Madame Genetet, pour la première fois, le budget consacre l'existence d'un programme de santé européen qui sera doté d'une enveloppe de 5 milliards, voire 5,7 milliards si l'on tient compte de l'inflation. C'est vrai, nous aurions pu aller plus loin, mais de nombreuses lignes augmentent et l'une d'elle consacre l'Europe de la santé. C'est déjà beaucoup. D'ailleurs, le budget ne résume pas tout ce que l'on fait pour la santé au niveau européen. Ainsi, 2 milliards d'euros ont été consacrés à l'achat commun des vaccins, indépendamment du budget. L'Europe de la santé se développe sous diverses formes, sans se limiter à l'octroi d'un budget de 5,7 milliards d'euros.

Monsieur Nadot, je ne comparerai pas la situation en Pologne ou en Hongrie, où se pose la question du droit à l'avortement ou de l'indépendance de la justice, avec celle en Espagne. Chacun pense ce qu'il veut des événements de Catalogne mais l'Espagne n'a pas géré cette crise en violant des principes démocratiques. Elle dispose d'un ordre constitutionnel et juridique, que je ne jugerai pas, qui lui permet de garantir l'application des décisions nationales et européennes. Des procédures restent en cours, vous le savez. Le Gouvernement espagnol, face à la crise, n'a pas remis en cause son cadre constitutionnel et juridique, ni violé l'État de droit. Ce n'est pas un commentaire diplomatique, je le pense sincèrement. Les voies de recours restent ouvertes aux personnes en cause, y compris au niveau européen.

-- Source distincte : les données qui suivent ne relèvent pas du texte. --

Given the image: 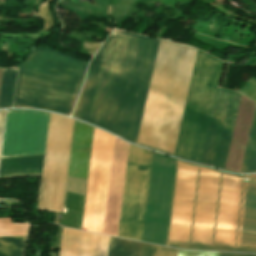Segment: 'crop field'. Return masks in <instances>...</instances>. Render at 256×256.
I'll return each mask as SVG.
<instances>
[{
  "mask_svg": "<svg viewBox=\"0 0 256 256\" xmlns=\"http://www.w3.org/2000/svg\"><path fill=\"white\" fill-rule=\"evenodd\" d=\"M153 152L130 144L118 236L141 241Z\"/></svg>",
  "mask_w": 256,
  "mask_h": 256,
  "instance_id": "6",
  "label": "crop field"
},
{
  "mask_svg": "<svg viewBox=\"0 0 256 256\" xmlns=\"http://www.w3.org/2000/svg\"><path fill=\"white\" fill-rule=\"evenodd\" d=\"M26 236L0 237V256H22Z\"/></svg>",
  "mask_w": 256,
  "mask_h": 256,
  "instance_id": "16",
  "label": "crop field"
},
{
  "mask_svg": "<svg viewBox=\"0 0 256 256\" xmlns=\"http://www.w3.org/2000/svg\"><path fill=\"white\" fill-rule=\"evenodd\" d=\"M16 74V70L3 69L0 89V108L11 107Z\"/></svg>",
  "mask_w": 256,
  "mask_h": 256,
  "instance_id": "15",
  "label": "crop field"
},
{
  "mask_svg": "<svg viewBox=\"0 0 256 256\" xmlns=\"http://www.w3.org/2000/svg\"><path fill=\"white\" fill-rule=\"evenodd\" d=\"M102 43L82 42V48L87 49L90 55H94Z\"/></svg>",
  "mask_w": 256,
  "mask_h": 256,
  "instance_id": "22",
  "label": "crop field"
},
{
  "mask_svg": "<svg viewBox=\"0 0 256 256\" xmlns=\"http://www.w3.org/2000/svg\"><path fill=\"white\" fill-rule=\"evenodd\" d=\"M114 137L95 128L82 226L102 233Z\"/></svg>",
  "mask_w": 256,
  "mask_h": 256,
  "instance_id": "7",
  "label": "crop field"
},
{
  "mask_svg": "<svg viewBox=\"0 0 256 256\" xmlns=\"http://www.w3.org/2000/svg\"><path fill=\"white\" fill-rule=\"evenodd\" d=\"M29 225L12 224L10 218H0V236L26 235Z\"/></svg>",
  "mask_w": 256,
  "mask_h": 256,
  "instance_id": "17",
  "label": "crop field"
},
{
  "mask_svg": "<svg viewBox=\"0 0 256 256\" xmlns=\"http://www.w3.org/2000/svg\"><path fill=\"white\" fill-rule=\"evenodd\" d=\"M196 52L160 39L137 144L173 155Z\"/></svg>",
  "mask_w": 256,
  "mask_h": 256,
  "instance_id": "3",
  "label": "crop field"
},
{
  "mask_svg": "<svg viewBox=\"0 0 256 256\" xmlns=\"http://www.w3.org/2000/svg\"><path fill=\"white\" fill-rule=\"evenodd\" d=\"M239 92L256 101V79L252 77Z\"/></svg>",
  "mask_w": 256,
  "mask_h": 256,
  "instance_id": "20",
  "label": "crop field"
},
{
  "mask_svg": "<svg viewBox=\"0 0 256 256\" xmlns=\"http://www.w3.org/2000/svg\"><path fill=\"white\" fill-rule=\"evenodd\" d=\"M180 163H178L177 165L176 160L173 187L176 173V165L177 173L174 187V195L172 187L173 202L171 195L172 209L170 202L171 217L169 210L170 224L168 218L169 231L167 226L168 239L167 234L166 239L167 242L189 244L199 171V168L197 167L213 171L217 170L184 163L197 166L193 167ZM205 169H201V172L199 171L200 180L198 179L199 188L198 195L196 194L197 203L195 202L196 210L191 244L213 245L222 174ZM221 173H223V178L224 174L240 177L225 172ZM228 175H225L224 185L222 178L223 192L221 186L222 199L220 194L221 206L219 202L220 214L218 210L219 221L217 218L218 228L216 226L217 235L215 234V245L237 246L245 184H242L239 178ZM240 178L243 183H246L247 187L248 182H244L242 177ZM249 184L250 188L248 185L247 194L245 187L246 201L244 195L245 208L243 203L244 215L242 211L243 222L241 219V236L239 235V246L241 247L249 188L242 248L226 246L184 245L166 242L165 245L182 249L256 252V184Z\"/></svg>",
  "mask_w": 256,
  "mask_h": 256,
  "instance_id": "1",
  "label": "crop field"
},
{
  "mask_svg": "<svg viewBox=\"0 0 256 256\" xmlns=\"http://www.w3.org/2000/svg\"><path fill=\"white\" fill-rule=\"evenodd\" d=\"M218 252H200V251H180L178 256H217ZM218 256H256V254L248 253H228V252H219Z\"/></svg>",
  "mask_w": 256,
  "mask_h": 256,
  "instance_id": "19",
  "label": "crop field"
},
{
  "mask_svg": "<svg viewBox=\"0 0 256 256\" xmlns=\"http://www.w3.org/2000/svg\"><path fill=\"white\" fill-rule=\"evenodd\" d=\"M87 64L54 50L34 49L20 66L13 107L70 116Z\"/></svg>",
  "mask_w": 256,
  "mask_h": 256,
  "instance_id": "4",
  "label": "crop field"
},
{
  "mask_svg": "<svg viewBox=\"0 0 256 256\" xmlns=\"http://www.w3.org/2000/svg\"><path fill=\"white\" fill-rule=\"evenodd\" d=\"M256 171V110L240 172Z\"/></svg>",
  "mask_w": 256,
  "mask_h": 256,
  "instance_id": "14",
  "label": "crop field"
},
{
  "mask_svg": "<svg viewBox=\"0 0 256 256\" xmlns=\"http://www.w3.org/2000/svg\"><path fill=\"white\" fill-rule=\"evenodd\" d=\"M177 251L176 249L155 245L154 256H177Z\"/></svg>",
  "mask_w": 256,
  "mask_h": 256,
  "instance_id": "21",
  "label": "crop field"
},
{
  "mask_svg": "<svg viewBox=\"0 0 256 256\" xmlns=\"http://www.w3.org/2000/svg\"><path fill=\"white\" fill-rule=\"evenodd\" d=\"M240 97L218 87L201 162L223 169Z\"/></svg>",
  "mask_w": 256,
  "mask_h": 256,
  "instance_id": "10",
  "label": "crop field"
},
{
  "mask_svg": "<svg viewBox=\"0 0 256 256\" xmlns=\"http://www.w3.org/2000/svg\"><path fill=\"white\" fill-rule=\"evenodd\" d=\"M158 41L110 35L88 68L73 116L135 143Z\"/></svg>",
  "mask_w": 256,
  "mask_h": 256,
  "instance_id": "2",
  "label": "crop field"
},
{
  "mask_svg": "<svg viewBox=\"0 0 256 256\" xmlns=\"http://www.w3.org/2000/svg\"><path fill=\"white\" fill-rule=\"evenodd\" d=\"M44 155L1 160L0 178L41 175Z\"/></svg>",
  "mask_w": 256,
  "mask_h": 256,
  "instance_id": "12",
  "label": "crop field"
},
{
  "mask_svg": "<svg viewBox=\"0 0 256 256\" xmlns=\"http://www.w3.org/2000/svg\"><path fill=\"white\" fill-rule=\"evenodd\" d=\"M110 237L63 228L60 256H107Z\"/></svg>",
  "mask_w": 256,
  "mask_h": 256,
  "instance_id": "11",
  "label": "crop field"
},
{
  "mask_svg": "<svg viewBox=\"0 0 256 256\" xmlns=\"http://www.w3.org/2000/svg\"><path fill=\"white\" fill-rule=\"evenodd\" d=\"M48 113L8 110L1 158L44 154Z\"/></svg>",
  "mask_w": 256,
  "mask_h": 256,
  "instance_id": "9",
  "label": "crop field"
},
{
  "mask_svg": "<svg viewBox=\"0 0 256 256\" xmlns=\"http://www.w3.org/2000/svg\"><path fill=\"white\" fill-rule=\"evenodd\" d=\"M154 245L111 237L108 256H153Z\"/></svg>",
  "mask_w": 256,
  "mask_h": 256,
  "instance_id": "13",
  "label": "crop field"
},
{
  "mask_svg": "<svg viewBox=\"0 0 256 256\" xmlns=\"http://www.w3.org/2000/svg\"><path fill=\"white\" fill-rule=\"evenodd\" d=\"M49 1L50 0L45 1L38 11V16L43 20L42 31H47L54 26V19L50 12Z\"/></svg>",
  "mask_w": 256,
  "mask_h": 256,
  "instance_id": "18",
  "label": "crop field"
},
{
  "mask_svg": "<svg viewBox=\"0 0 256 256\" xmlns=\"http://www.w3.org/2000/svg\"><path fill=\"white\" fill-rule=\"evenodd\" d=\"M175 160L154 152L142 241L164 245Z\"/></svg>",
  "mask_w": 256,
  "mask_h": 256,
  "instance_id": "8",
  "label": "crop field"
},
{
  "mask_svg": "<svg viewBox=\"0 0 256 256\" xmlns=\"http://www.w3.org/2000/svg\"><path fill=\"white\" fill-rule=\"evenodd\" d=\"M222 65L198 50L175 156L200 162Z\"/></svg>",
  "mask_w": 256,
  "mask_h": 256,
  "instance_id": "5",
  "label": "crop field"
}]
</instances>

M. Berville, votre question s'inscrit dans un très vaste débat. Le sommet entre l'Union européenne et l'Union africaine, qui devait se tenir en octobre, a été reporté en raison de la crise sanitaire. Il se tiendra sans doute sous la présidence portugaise, qui a commencé le 1er janvier dernier. Plusieurs débats sont en cours. La France organisera un sommet pour un financement plus équitable de l'économie africaine. Nous lui donnerons bien évidemment une dimension européenne. L'architecture européenne des banques de développement est un autre sujet que la présidence française de l'Union pourrait porter. L'une de nos compatriotes est à la tête de la Banque européenne pour la reconstruction et le développement. La Banque européenne d'investissement, qui a augmenté le nombre de ses interventions extérieures, partage bon nombre de priorités avec l'Agence française de développement, notamment pour la préservation du climat. Tout un paysage de financements et développements se profile à l'horizon et mérite d'être amélioré. Ces sujets posent la question de la souveraineté. L'Union européenne est le premier investisseur et le premier partenaire, en Afrique. Notre influence est-elle à la hauteur de cette relation ? Non. D'autres pays, en particulier la Chine, par des actions symboliques, ciblées ou qui créent une relation de dépendance, nous concurrencent. Nous devons reconstruire cette relation, en mutualisant nos efforts plutôt qu'en allant planter chacun notre petit drapeau. Enfin, l'Europe, à la demande de la France et de l'Allemagne, s'est donné la possibilité de réserver, dans ses achats de doses de vaccins, une part qui pourra être donnée à l'Afrique – sachant que la quantité achetée suffira largement à couvrir progressivement les besoins en Europe. Nous l'avons fait par solidarité et humanité, bien sûr, mais aussi dans notre propre intérêt car il serait illusoire de croire que nous pourrions nous en sortir sans que le monde entier ait vaincu la pandémie par la vaccination. La France et l'Europe, en tout cas, soutiennent ces initiatives internationales comme COVAX ou ACT Accelerator. Voilà quelques éléments des relations entre la France et l'Afrique, auxquelles le Président de la République tient particulièrement.